==== RECORDS FOR THE EXERCISE ====
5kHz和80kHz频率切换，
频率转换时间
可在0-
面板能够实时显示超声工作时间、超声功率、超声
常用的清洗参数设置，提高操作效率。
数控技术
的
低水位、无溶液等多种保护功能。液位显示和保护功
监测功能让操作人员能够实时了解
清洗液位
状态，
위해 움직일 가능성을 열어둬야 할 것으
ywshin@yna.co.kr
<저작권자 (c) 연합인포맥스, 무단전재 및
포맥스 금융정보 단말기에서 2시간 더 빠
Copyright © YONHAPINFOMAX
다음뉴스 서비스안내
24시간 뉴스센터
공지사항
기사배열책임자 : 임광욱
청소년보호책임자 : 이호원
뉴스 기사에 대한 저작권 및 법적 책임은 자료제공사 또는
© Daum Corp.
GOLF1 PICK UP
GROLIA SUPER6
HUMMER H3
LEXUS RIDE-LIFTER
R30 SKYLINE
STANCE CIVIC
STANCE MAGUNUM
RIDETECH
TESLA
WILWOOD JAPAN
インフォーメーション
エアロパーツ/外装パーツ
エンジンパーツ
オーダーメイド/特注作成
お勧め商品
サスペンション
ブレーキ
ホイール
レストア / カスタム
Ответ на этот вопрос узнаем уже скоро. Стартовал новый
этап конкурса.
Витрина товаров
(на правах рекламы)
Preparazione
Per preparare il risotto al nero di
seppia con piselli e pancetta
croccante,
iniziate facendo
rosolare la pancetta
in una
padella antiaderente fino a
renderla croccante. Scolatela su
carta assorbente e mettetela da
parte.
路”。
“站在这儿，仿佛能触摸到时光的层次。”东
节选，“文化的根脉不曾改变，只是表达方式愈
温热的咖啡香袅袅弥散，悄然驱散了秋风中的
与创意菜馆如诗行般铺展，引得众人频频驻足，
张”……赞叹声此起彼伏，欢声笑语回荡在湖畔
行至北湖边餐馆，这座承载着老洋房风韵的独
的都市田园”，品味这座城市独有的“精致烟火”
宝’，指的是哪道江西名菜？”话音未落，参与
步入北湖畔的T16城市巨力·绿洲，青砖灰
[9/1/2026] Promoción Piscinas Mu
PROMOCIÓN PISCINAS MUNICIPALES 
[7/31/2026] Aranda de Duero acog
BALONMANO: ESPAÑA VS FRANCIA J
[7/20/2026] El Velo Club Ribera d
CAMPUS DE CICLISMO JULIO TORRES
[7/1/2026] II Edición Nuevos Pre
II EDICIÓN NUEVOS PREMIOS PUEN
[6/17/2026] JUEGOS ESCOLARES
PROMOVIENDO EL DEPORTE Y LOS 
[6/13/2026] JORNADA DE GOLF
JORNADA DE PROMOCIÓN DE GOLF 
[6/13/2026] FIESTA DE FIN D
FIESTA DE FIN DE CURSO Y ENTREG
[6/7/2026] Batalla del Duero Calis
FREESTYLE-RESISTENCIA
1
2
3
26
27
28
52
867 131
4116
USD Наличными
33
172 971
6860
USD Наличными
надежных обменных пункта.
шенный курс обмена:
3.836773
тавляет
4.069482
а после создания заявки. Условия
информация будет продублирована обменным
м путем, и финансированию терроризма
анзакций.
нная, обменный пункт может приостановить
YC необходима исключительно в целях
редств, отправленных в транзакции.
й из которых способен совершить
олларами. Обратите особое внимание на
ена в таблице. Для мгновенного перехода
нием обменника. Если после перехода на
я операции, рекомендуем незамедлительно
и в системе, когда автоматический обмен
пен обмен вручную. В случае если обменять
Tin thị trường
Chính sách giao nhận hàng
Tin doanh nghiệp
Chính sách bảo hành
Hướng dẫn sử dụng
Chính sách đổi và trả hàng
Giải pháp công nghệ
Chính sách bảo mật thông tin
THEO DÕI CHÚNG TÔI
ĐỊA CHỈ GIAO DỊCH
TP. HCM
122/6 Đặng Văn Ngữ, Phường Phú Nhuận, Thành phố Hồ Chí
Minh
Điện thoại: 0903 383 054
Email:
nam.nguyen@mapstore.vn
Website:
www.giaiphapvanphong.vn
====
WHAT IS NEEDED: Give back every line above, unchanged.

RESULT:
5kHz和80kHz频率切换，
频率转换时间
可在0-
面板能够实时显示超声工作时间、超声功率、超声
常用的清洗参数设置，提高操作效率。
数控技术
的
低水位、无溶液等多种保护功能。液位显示和保护功
监测功能让操作人员能够实时了解
清洗液位
状态，
위해 움직일 가능성을 열어둬야 할 것으
ywshin@yna.co.kr
<저작권자 (c) 연합인포맥스, 무단전재 및
포맥스 금융정보 단말기에서 2시간 더 빠
Copyright © YONHAPINFOMAX
다음뉴스 서비스안내
24시간 뉴스센터
공지사항
기사배열책임자 : 임광욱
청소년보호책임자 : 이호원
뉴스 기사에 대한 저작권 및 법적 책임은 자료제공사 또는
© Daum Corp.
GOLF1 PICK UP
GROLIA SUPER6
HUMMER H3
LEXUS RIDE-LIFTER
R30 SKYLINE
STANCE CIVIC
STANCE MAGUNUM
RIDETECH
TESLA
WILWOOD JAPAN
インフォーメーション
エアロパーツ/外装パーツ
エンジンパーツ
オーダーメイド/特注作成
お勧め商品
サスペンション
ブレーキ
ホイール
レストア / カスタム
Ответ на этот вопрос узнаем уже скоро. Стартовал новый
этап конкурса.
Витрина товаров
(на правах рекламы)
Preparazione
Per preparare il risotto al nero di
seppia con piselli e pancetta
croccante,
iniziate facendo
rosolare la pancetta
in una
padella antiaderente fino a
renderla croccante. Scolatela su
carta assorbente e mettetela da
parte.
路”。
“站在这儿，仿佛能触摸到时光的层次。”东
节选，“文化的根脉不曾改变，只是表达方式愈
温热的咖啡香袅袅弥散，悄然驱散了秋风中的
与创意菜馆如诗行般铺展，引得众人频频驻足，
张”……赞叹声此起彼伏，欢声笑语回荡在湖畔
行至北湖边餐馆，这座承载着老洋房风韵的独
的都市田园”，品味这座城市独有的“精致烟火”
宝’，指的是哪道江西名菜？”话音未落，参与
步入北湖畔的T16城市巨力·绿洲，青砖灰
[9/1/2026] Promoción Piscinas Mu
PROMOCIÓN PISCINAS MUNICIPALES 
[7/31/2026] Aranda de Duero acog
BALONMANO: ESPAÑA VS FRANCIA J
[7/20/2026] El Velo Club Ribera d
CAMPUS DE CICLISMO JULIO TORRES
[7/1/2026] II Edición Nuevos Pre
II EDICIÓN NUEVOS PREMIOS PUEN
[6/17/2026] JUEGOS ESCOLARES
PROMOVIENDO EL DEPORTE Y LOS 
[6/13/2026] JORNADA DE GOLF
JORNADA DE PROMOCIÓN DE GOLF 
[6/13/2026] FIESTA DE FIN D
FIESTA DE FIN DE CURSO Y ENTREG
[6/7/2026] Batalla del Duero Calis
FREESTYLE-RESISTENCIA
1
2
3
26
27
28
52
867 131
4116
USD Наличными
33
172 971
6860
USD Наличными
надежных обменных пункта.
шенный курс обмена:
3.836773
тавляет
4.069482
а после создания заявки. Условия
информация будет продублирована обменным
м путем, и финансированию терроризма
анзакций.
нная, обменный пункт может приостановить
YC необходима исключительно в целях
редств, отправленных в транзакции.
й из которых способен совершить
олларами. Обратите особое внимание на
ена в таблице. Для мгновенного перехода
нием обменника. Если после перехода на
я операции, рекомендуем незамедлительно
и в системе, когда автоматический обмен
пен обмен вручную. В случае если обменять
Tin thị trường
Chính sách giao nhận hàng
Tin doanh nghiệp
Chính sách bảo hành
Hướng dẫn sử dụng
Chính sách đổi và trả hàng
Giải pháp công nghệ
Chính sách bảo mật thông tin
THEO DÕI CHÚNG TÔI
ĐỊA CHỈ GIAO DỊCH
TP. HCM
122/6 Đặng Văn Ngữ, Phường Phú Nhuận, Thành phố Hồ Chí
Minh
Điện thoại: 0903 383 054
Email:
nam.nguyen@mapstore.vn
Website:
www.giaiphapvanphong.vn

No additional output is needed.